LA MIA VITA A 4 RUOTE Sono Juan, abito a Milano e ho scelto di aprire questo spazio perché desidero far sentire una voce nuova nel panorama delle auto… la MIA! Il mio interesse per il mondo a quattro ruote nasce in età adulta e, sorrido nel ricordarlo, quando ho iniziato a leggere con una certa frequenza riviste specializzate, che mio padre consultava alla ricerca di un’auto nuova. Il passo successivo è stata la necessità di potermi spostare fuori città in piena autonomia, e la svolta è avvenuta grazie a uno spot in tv dell’Alfa Romeo Mito, con un costo per me irraggiungibile. A quel punto la scelta obbligata è stata una Lancia Y – che stava su con lo scotch. Ora che mi ricordo, quand'ero bambino, mi piaceva tantissimo andare in auto con mio padre, perché mentre lui guidava, io cambiavo le marce. Quando premeva la frizione dopo un'accelerata, salivo di marcia. Quando schiacciava la frizione dopo aver rallentato l'andatura, scalavo di marcia. Lo so che detto così, sembra un gioco, ma per me piccolo era bellissimo, perché mi immedesimavo in mio padre e controllavo con lui la macchina.

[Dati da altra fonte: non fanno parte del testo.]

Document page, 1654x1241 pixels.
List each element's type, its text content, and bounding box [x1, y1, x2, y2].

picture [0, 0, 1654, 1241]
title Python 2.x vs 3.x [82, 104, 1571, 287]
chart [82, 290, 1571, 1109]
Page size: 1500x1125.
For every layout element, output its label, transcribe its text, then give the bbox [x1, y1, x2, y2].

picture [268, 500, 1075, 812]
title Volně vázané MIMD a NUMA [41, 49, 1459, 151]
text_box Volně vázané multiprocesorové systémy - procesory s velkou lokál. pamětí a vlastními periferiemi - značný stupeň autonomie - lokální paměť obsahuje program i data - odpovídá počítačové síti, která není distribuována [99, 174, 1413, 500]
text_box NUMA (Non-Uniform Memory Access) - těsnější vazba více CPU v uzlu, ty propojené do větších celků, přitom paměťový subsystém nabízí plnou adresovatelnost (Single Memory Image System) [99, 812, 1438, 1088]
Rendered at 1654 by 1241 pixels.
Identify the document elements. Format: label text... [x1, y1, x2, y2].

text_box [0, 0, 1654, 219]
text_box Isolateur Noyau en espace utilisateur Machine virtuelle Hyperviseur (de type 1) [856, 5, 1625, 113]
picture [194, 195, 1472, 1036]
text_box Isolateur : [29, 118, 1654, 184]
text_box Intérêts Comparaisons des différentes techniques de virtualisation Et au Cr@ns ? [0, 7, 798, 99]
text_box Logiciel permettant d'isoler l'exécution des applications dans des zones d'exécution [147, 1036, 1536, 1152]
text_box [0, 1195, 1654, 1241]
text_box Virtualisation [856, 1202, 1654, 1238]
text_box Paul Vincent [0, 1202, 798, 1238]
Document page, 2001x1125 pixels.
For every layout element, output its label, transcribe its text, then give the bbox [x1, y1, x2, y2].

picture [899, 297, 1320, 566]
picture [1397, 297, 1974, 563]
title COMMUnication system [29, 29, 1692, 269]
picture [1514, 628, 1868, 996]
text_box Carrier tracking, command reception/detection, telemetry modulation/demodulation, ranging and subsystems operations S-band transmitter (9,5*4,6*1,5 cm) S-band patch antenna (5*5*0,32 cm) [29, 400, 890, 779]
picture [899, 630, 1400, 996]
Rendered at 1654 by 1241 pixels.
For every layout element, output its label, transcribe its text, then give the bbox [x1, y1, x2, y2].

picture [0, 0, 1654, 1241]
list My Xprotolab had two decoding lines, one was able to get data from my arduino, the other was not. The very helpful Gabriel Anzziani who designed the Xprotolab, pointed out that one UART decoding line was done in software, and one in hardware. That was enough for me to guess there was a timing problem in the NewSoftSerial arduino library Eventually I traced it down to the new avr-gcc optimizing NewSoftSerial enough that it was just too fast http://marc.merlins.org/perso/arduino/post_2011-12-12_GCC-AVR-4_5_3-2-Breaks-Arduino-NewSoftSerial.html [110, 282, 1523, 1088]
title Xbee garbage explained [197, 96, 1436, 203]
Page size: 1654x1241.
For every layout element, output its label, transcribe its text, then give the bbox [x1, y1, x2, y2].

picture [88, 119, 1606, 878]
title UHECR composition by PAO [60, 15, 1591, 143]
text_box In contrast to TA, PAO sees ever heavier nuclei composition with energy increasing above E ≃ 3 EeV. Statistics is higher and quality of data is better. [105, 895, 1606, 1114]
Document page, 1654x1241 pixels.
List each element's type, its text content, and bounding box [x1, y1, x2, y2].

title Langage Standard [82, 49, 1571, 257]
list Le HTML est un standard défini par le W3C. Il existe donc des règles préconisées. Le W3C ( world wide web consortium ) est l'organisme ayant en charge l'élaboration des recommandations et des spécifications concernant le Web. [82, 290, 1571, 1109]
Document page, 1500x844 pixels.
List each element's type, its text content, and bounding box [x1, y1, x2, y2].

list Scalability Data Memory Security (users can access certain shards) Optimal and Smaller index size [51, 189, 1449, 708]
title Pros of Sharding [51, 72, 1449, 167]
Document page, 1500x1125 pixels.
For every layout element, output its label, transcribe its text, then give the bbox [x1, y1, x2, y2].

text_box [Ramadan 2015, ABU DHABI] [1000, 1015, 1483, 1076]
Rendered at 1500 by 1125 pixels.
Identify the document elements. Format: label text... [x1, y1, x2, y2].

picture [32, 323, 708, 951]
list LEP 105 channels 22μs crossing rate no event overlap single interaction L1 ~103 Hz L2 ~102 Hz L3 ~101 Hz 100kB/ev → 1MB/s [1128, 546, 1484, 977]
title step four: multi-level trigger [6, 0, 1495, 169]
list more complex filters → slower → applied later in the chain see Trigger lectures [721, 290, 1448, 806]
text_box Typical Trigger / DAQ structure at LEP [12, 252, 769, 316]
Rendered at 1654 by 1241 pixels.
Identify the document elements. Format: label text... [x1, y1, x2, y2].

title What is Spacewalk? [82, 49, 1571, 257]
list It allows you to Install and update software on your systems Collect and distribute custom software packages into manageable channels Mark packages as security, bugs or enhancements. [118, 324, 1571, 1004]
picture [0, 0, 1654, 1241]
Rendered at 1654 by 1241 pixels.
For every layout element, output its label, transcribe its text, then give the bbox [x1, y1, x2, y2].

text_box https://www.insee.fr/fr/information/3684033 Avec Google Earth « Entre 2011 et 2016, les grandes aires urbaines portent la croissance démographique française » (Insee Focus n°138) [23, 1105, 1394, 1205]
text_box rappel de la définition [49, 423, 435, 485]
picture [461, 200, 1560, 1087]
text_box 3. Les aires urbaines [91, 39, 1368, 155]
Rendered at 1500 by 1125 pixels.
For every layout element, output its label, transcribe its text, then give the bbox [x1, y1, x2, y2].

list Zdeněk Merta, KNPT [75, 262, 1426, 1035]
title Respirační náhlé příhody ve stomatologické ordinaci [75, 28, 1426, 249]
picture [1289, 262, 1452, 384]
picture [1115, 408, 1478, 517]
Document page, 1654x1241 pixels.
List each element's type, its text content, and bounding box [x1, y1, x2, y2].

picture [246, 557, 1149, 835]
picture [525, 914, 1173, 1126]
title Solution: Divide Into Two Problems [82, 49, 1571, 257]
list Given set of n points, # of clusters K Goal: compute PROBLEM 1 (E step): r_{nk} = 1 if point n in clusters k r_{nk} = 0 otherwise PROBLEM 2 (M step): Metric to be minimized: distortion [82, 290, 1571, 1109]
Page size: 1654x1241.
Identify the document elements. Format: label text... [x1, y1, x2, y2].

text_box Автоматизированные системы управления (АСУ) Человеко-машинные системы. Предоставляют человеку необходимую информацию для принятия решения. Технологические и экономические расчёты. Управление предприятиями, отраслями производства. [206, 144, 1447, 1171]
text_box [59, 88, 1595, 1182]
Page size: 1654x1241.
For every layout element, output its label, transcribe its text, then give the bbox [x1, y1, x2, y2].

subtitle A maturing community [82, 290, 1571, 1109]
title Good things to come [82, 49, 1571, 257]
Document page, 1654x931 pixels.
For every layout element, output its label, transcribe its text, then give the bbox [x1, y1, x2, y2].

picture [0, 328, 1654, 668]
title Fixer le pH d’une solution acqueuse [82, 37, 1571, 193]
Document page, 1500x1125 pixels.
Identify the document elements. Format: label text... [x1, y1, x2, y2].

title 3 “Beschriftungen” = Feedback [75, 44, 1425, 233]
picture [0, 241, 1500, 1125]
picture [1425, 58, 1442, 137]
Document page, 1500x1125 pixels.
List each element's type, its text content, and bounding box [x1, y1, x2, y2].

Ho scelto di vivere coi miei lettori le emozioni che le auto mi suscitano. Per questo motivo il mio blog «HP – CV. L'auto che voglio» è rivolto a chi fa dell'amore per le auto – supersportive e non – una ragione di vita, non solo di status. Sì, perché quando parlo di alcune Case d'auto, mi s’illuminano gli occhi al solo pensiero che il mio cuore possa battere al ritmo dei giri del loro motore. A volte il mio cuore sussulta, quando cambio la marcia, perché l’accelerazione porta con sé l’adrenalina che mi serve per sentirmi vivo. Il motivo che mi spinge a gettarmi a capofitto in quest'avventura, è la mia passione per le automobili, ma anche l'ammirazione che nutro per coloro che creano veri capolavori dell'arte (penso a Lamborghini Egoista, o a Dallara Stradale, o ancora a Bugatti La Voiture Noire).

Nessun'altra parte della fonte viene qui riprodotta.